Nouriel Roubini è un economista tradizionale che insegna alla New York University e può essere meglio conosciuto come uno dei primi fattori predittivi dello schianto '08.
Egli non è marxista.
Ma oggi, in un'intervista al Wall Street Journal, Roubini ha ammesso che Marx aveva ragione su capitalismo e la possibilità che il capitalismo si sta distruggendo nel modo in cui Marx delineato più di un secolo e mezzo fa.
Ho realizzato una trascrizione approssimativa (accento di Roubini mi dà qualche problema) della porzione critica di questa intervista molto interessante. Vi esorto a leggere attentamente ogni parola, almeno una volta, se non due volte.

    
WSJ: Quindi hai dipinto un quadro desolante di sub-par la crescita economica va avanti, con un aumento del rischio di una nuova recessione nel prossimo futuro.
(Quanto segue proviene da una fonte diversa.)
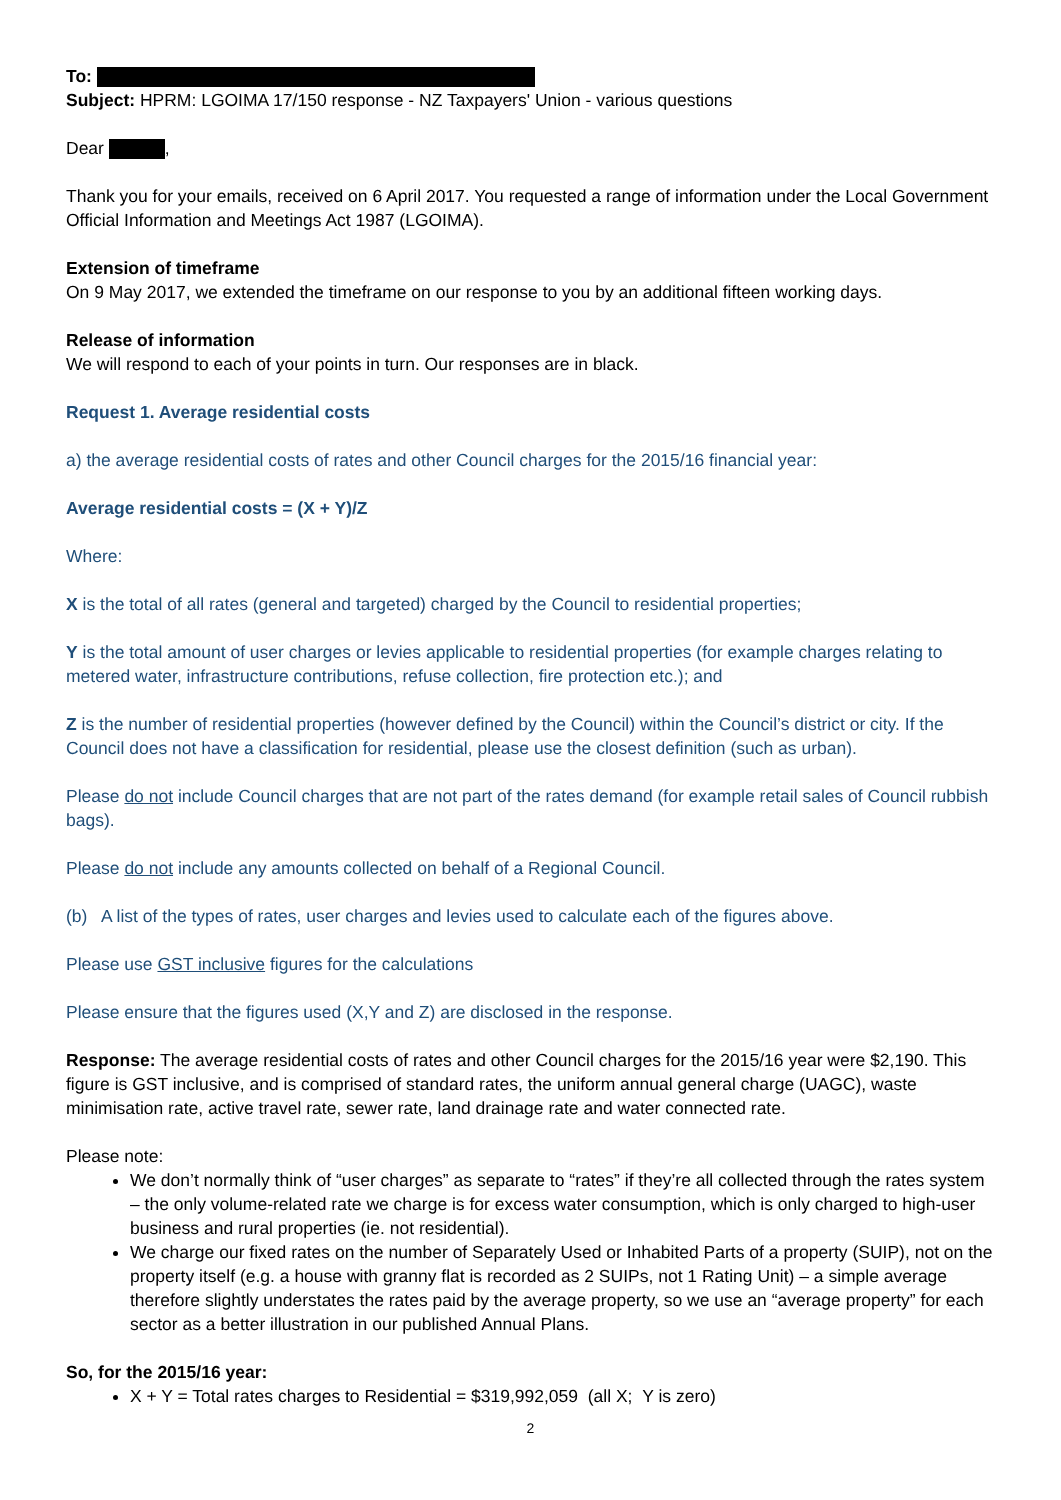To:
Subject: HPRM: LGOIMA 17/150 response - NZ Taxpayers' Union - various questions
Dear ,
Thank you for your emails, received on 6 April 2017. You requested a range of information under the Local Government Official Information and Meetings Act 1987 (LGOIMA).
Extension of timeframe
On 9 May 2017, we extended the timeframe on our response to you by an additional fifteen working days.
Release of information
We will respond to each of your points in turn. Our responses are in black.
Request 1. Average residential costs
a) the average residential costs of rates and other Council charges for the 2015/16 financial year:
Average residential costs = (X + Y)/Z
Where:
X is the total of all rates (general and targeted) charged by the Council to residential properties;
Y is the total amount of user charges or levies applicable to residential properties (for example charges relating to metered water, infrastructure contributions, refuse collection, fire protection etc.); and
Z is the number of residential properties (however defined by the Council) within the Council’s district or city. If the Council does not have a classification for residential, please use the closest definition (such as urban).
Please do not include Council charges that are not part of the rates demand (for example retail sales of Council rubbish bags).
Please do not include any amounts collected on behalf of a Regional Council.
(b) A list of the types of rates, user charges and levies used to calculate each of the figures above.
Please use GST inclusive figures for the calculations
Please ensure that the figures used (X,Y and Z) are disclosed in the response.
Response: The average residential costs of rates and other Council charges for the 2015/16 year were $2,190. This figure is GST inclusive, and is comprised of standard rates, the uniform annual general charge (UAGC), waste minimisation rate, active travel rate, sewer rate, land drainage rate and water connected rate.
Please note:
We don’t normally think of “user charges” as separate to “rates” if they’re all collected through the rates system – the only volume-related rate we charge is for excess water consumption, which is only charged to high-user business and rural properties (ie. not residential).
We charge our fixed rates on the number of Separately Used or Inhabited Parts of a property (SUIP), not on the property itself (e.g. a house with granny flat is recorded as 2 SUIPs, not 1 Rating Unit) – a simple average therefore slightly understates the rates paid by the average property, so we use an “average property” for each sector as a better illustration in our published Annual Plans.
So, for the 2015/16 year:
X + Y = Total rates charges to Residential = $319,992,059 (all X; Y is zero)
2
Sembra terribile. Che cosa può il governo e che cosa le aziende possono fare per far funzionare l'economia di nuovo o è solo sedersi e aspettare e intestino fuori?

    
Roubini: le aziende non stanno facendo nulla. Non sono realmente aiutare. Tutto questo rischio li ha resi più nervoso. C'è un valore in attesa. Essi sostengono che stanno facendo tagli perché c'è un eccesso di capacità e non aggiungendo i lavoratori perché non c'è abbastanza domanda finale, ma c'è un paradosso, un Catch-22. Se non siete assunzione dei lavoratori, non c'è reddito da lavoro a sufficienza, basta la fiducia dei consumatori, il consumo abbastanza, la domanda non è abbastanza finale. Negli ultimi due o tre anni, abbiamo in realtà avuto un peggioramento, perché abbiamo avuto una massiccia redistribuzione del reddito dal lavoro al capitale, dai salari ai profitti, e la disuguaglianza di reddito è aumentato e la propensione marginale alla spesa di un famiglia è maggiore della propensione marginale di una impresa perché hanno una maggiore propensione al risparmio, che è imprese rispetto alle famiglie. Quindi la redistribuzione del reddito e della ricchezza rende il problema di una insufficiente domanda aggregata anche peggio.

    
Karl Marx aveva ragione. Ad un certo punto, il capitalismo può distruggere se stessa. Non si può continuare a spostare reddito dal lavoro al capitale, senza avere una capacità in eccesso e la mancanza di domanda aggregata. Questo è quello che è successo. Abbiamo pensato che i mercati funzionato. Non stiamo lavorando. L'individuo può essere razionale. L'azienda, per sopravvivere e prosperare, può spingere i costi del lavoro sempre più giù, ma i costi del lavoro sono di qualcun altro reddito e di consumo. Ecco perché si tratta di un processo autodistruttivo.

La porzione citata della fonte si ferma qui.